# Happy holidays!



## Judi27

Hello,
How do you say "Happy holidays!" in Japanese?
(written in English please)
Thank you,
Judi


----------



## Grekh

Isn't it "hapi kurisumasu"?

* 
*


----------



## Hiro Sasaki

Judi27 said:


> Hello,
> How do you say "Happy holidays!" in japanese?
> (written in english please)
> Thank you,
> Judi


 
We don't say "happy holidays " in Japanese.

Hiro Sasaki


----------



## Judi27

Grekh said:


> isn't is "hapi kurisumasu"
> 
> *
> *


 
Hola, parece que no existe Felices fiestas, pero gracias por el Merry Christmas!
Judi


----------



## westopia

Hi,

How about _Akemashite omedetou gozaimasu_ for _Happy New Year_?  As far as I know, in Japan they don´t celebrate Christmas as we know it, but still you can say meri kurisumasu.  Please correct if I´m wrong.


----------



## Hiro Sasaki

westopia said:


> Hi,
> 
> How about _Akemashite omedetou gozaimasu_ for _Happy New Year_? As far as I know, in Japan they don´t celebrate Christmas as we know it, but still you can say meri kurisumasu. Please correct if I´m wrong.


 
Osyoogatsu ( the New Year ) is the the only holiday we celebrate saying " Amedetoo gozaimasu - Enhorabuena ! ". We also say " Omedetoo Gozai masu",on some personal happy occasions like birthdays, births of babies,
weddings and graduations from universities and receiving honors and orders. 

The 3rd March is the festive day for girls. But, we do not say "Omedetoo"
to girls because it is not a prsonal happy occations. 

Hiro Sasaki


----------



## Hiro Sasaki

westopia said:


> Hi,
> 
> How about _Akemashite omedetou gozaimasu_ for _Happy New Year_? As far as I know, in Japan they don´t celebrate Christmas as we know it, but still you can say meri kurisumasu. Please correct if I´m wrong.


 

The Japanese and the chinese peoples will send cards to foreign friends 
personal or business friends overseas saying " Merry Christmas and 
Happy New Year " respecting the religion of Christian people.  

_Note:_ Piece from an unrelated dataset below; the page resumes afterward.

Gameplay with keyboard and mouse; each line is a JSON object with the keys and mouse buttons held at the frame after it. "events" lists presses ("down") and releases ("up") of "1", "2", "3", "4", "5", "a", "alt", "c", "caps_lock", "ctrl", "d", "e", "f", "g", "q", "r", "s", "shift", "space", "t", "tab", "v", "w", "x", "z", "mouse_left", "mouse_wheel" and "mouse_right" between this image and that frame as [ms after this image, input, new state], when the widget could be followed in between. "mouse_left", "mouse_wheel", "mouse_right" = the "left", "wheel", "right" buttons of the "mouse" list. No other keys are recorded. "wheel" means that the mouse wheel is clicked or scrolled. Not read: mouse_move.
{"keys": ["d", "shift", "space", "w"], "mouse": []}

If someone send the same greeting cards to islamic friends, they 
are stupid !

Hiro Sasaki


----------



## s_a_n_t_i

Judi, en Japón no se suele decir "Felices Fiestas".
En navidad, a pesar de que ellos no la festejan como una festividad religiosa [es puramente comercial], suelen decir "merii kurisumasu".
En año nuevo, que para las religiones budistas y sintoístas sí significa algo religioso [van a los templos, etc], se suele decir "Akemashite Omedetô Gozaimasu", o abreviado "AkeOme".

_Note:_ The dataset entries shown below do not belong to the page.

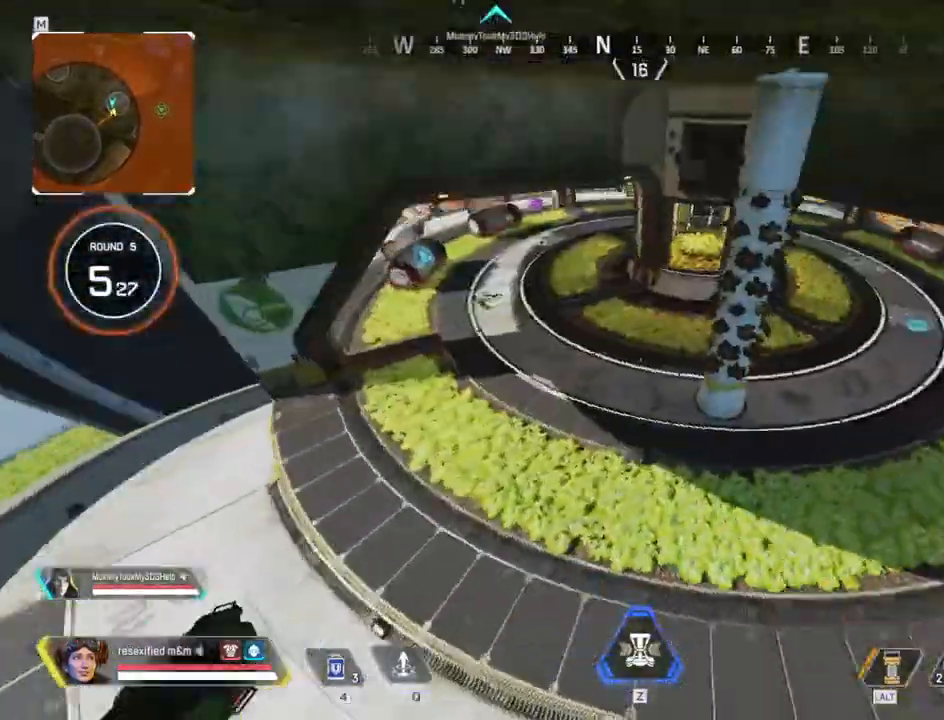
{"keys": ["d", "shift"], "mouse": [], "events": [[234, "space", "up"], [234, "w", "up"]]}
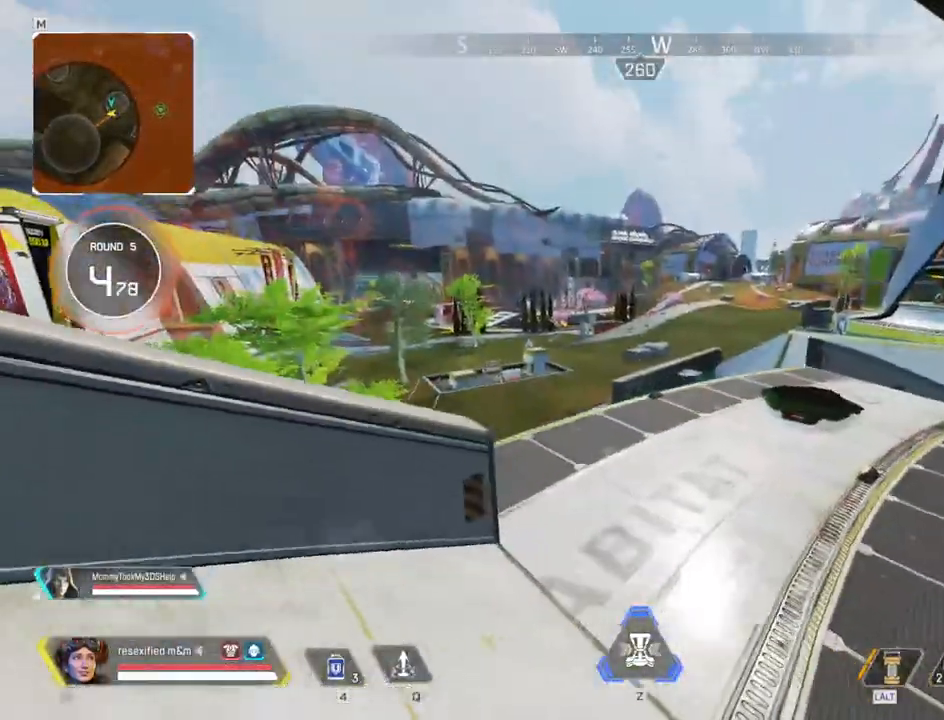
{"keys": ["a", "shift", "w"], "mouse": [], "events": [[17, "a", "down"], [100, "d", "up"], [100, "w", "down"]]}
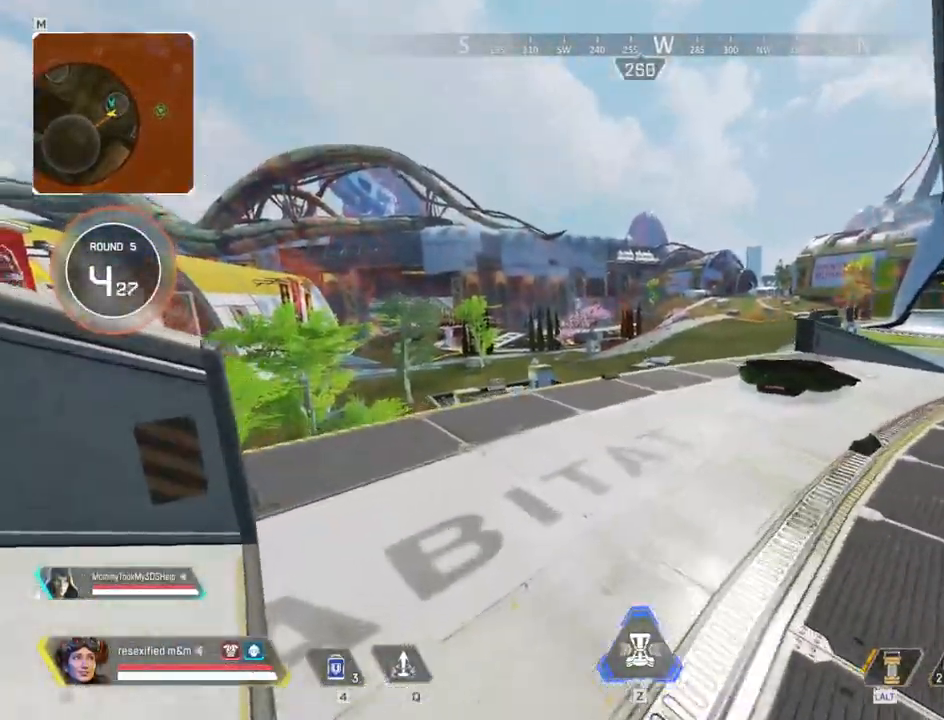
{"keys": ["a", "s", "shift"], "mouse": [], "events": [[117, "space", "down"], [117, "w", "up"], [250, "s", "down"], [400, "space", "up"]]}
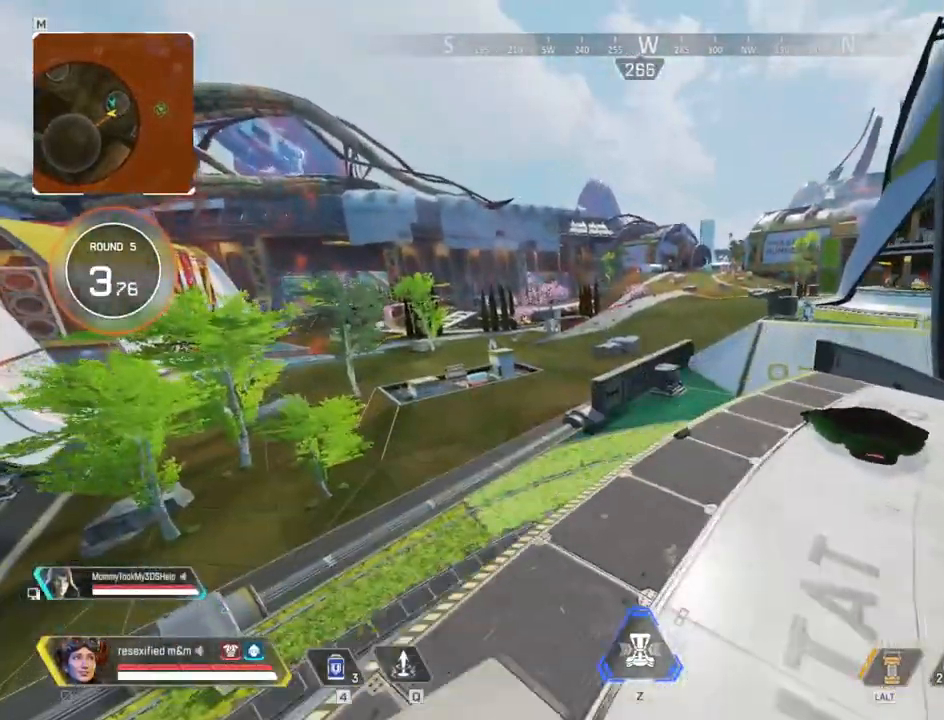
{"keys": ["a", "s", "shift"], "mouse": [], "events": [[134, "d", "down"], [417, "d", "up"]]}
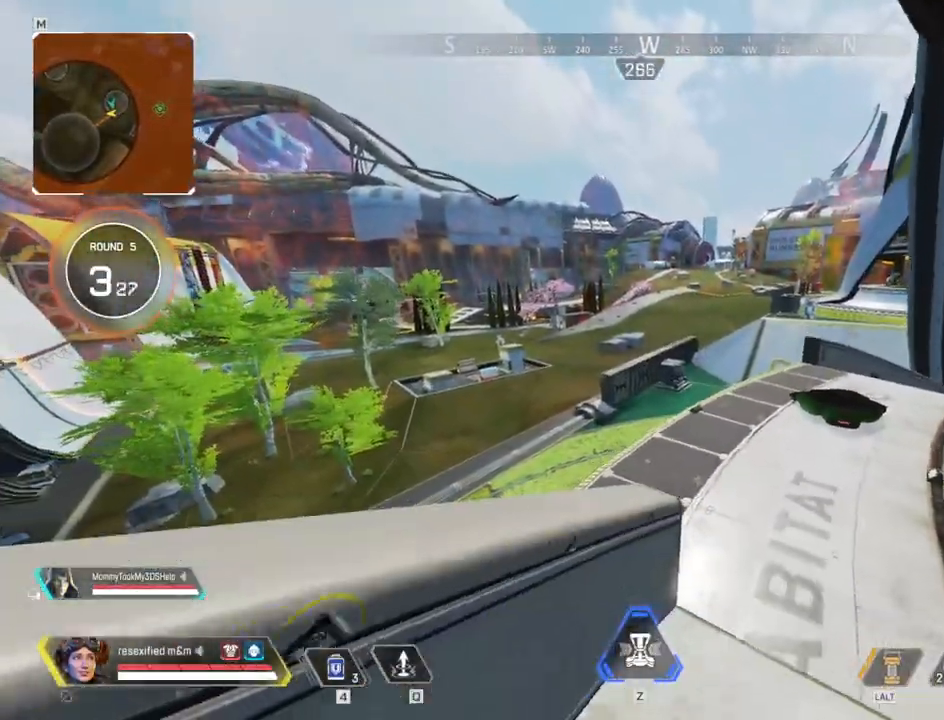
{"keys": ["shift"], "mouse": [], "events": [[50, "d", "down"], [150, "a", "up"], [150, "s", "up"], [334, "1", "down"], [434, "1", "up"], [434, "d", "up"]]}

Sin embargo, Google realiza para las festividades y aniversarios a lo largo del año diferentes logos. Para las fiestas, suelen poner esto.

A pesar de que no se diga así [Happii Horidee], supongo que lo tomaron como traducción general de la expresión.

Espero te sirva,
Saludos.


----------



## Hiro Sasaki

s_a_n_t_i said:


> Judi, en Japón no se suele decir "Felices Fiestas".
> En navidad, a pesar de que ellos no la festejan como una festividad religiosa [es puramente comercial], suelen decir "merii kurisumasu".
> En año nuevo, que para las religiones budistas y sintoístas sí significa algo religioso [van a los templos, etc], se suele decir "Akemashite Omedetô Gozaimasu", o abreviado "AkeOme".
> 
> Sin embargo, Google realiza para las festividades y aniversarios a lo largo del año diferentes logos. Para las fiestas, suelen poner esto.
> 
> A pesar de que no se diga así [Happii Horidee], supongo que lo tomaron como traducción general de la expresión.
> 
> Espero te sirva,
> Saludos.


 
I've never heard the abbreviation "AkeOme". Sorry santi, I must correct the information. Even If some crazy young people say so, I would like
to advise you not to say so.


Hiro Sasaki


----------



## s_a_n_t_i

Oh yes Hiro, sorry,
I forgot to warn I was talking about young people slang.

Thanks for the advise.


----------



## Flaminius

Japanese _omedetō (gozaimasu)_ is similar but slightly off from English "happy ..." or "congratulations on ..."

In full awareness that it borders on pompous facetiousness, I would translate it as:
Blessed is the event that has just happened upon someone.

New years and birthdays can be understood as happening because a new period begins.  Ordinary holidays, however, just come and go, like a milestone passing by out the car window.  In Japanese framework they are not construed as happening.


----------



## Judi27

Flaminius said:


> Japanese _omedetō (gozaimasu)_ is similar but slightly off from English "happy ..." or "congratulations on ..."
> 
> In full awareness that it borders on pompous facetiousness, I would translate it as:
> Blessed is the event that has just happened upon someone.
> 
> New years and birthdays can be understood as happening because a new period begins. Ordinary holidays, however, just come and go, like a milestone passing by out the car window. In Japanese framework they are not construed as happening.


 
*Flaminius, thank you very much for your correction above.*
*Judi.*


----------



## Judi27

s_a_n_t_i said:


> Judi, en Japón no se suele decir "Felices Fiestas".
> En navidad, a pesar de que ellos no la festejan como una festividad religiosa [es puramente comercial], suelen decir "merii kurisumasu".
> En año nuevo, que para las religiones budistas y sintoístas sí significa algo religioso [van a los templos, etc], se suele decir "Akemashite Omedetô Gozaimasu", o abreviado "AkeOme".
> 
> Sin embargo, Google realiza para las festividades y aniversarios a lo largo del año diferentes logos. Para las fiestas, suelen poner esto.
> 
> A pesar de que no se diga así [Happii Horidee], supongo que lo tomaron como traducción general de la expresión.
> 
> Espero te sirva,
> Saludos.


 
Exelente tu comentario Santi, muy interesante, y claro, quien no vio el logo de Google por las fiestas.  
Gracias,
Judi


----------



## Judi27

Hiro Sasaki said:


> I've never heard the abbreviation "AkeOme". Sorry santi, I must correct the information. Even If some crazy young people say so, I would like
> to advise you not to say so.
> 
> 
> Hiro Sasaki


 
*Thank you for contributing a bit of information about your vast culture, **I find it absolutely amazing ,the differences between cultures around the world.*
*Judi.*


----------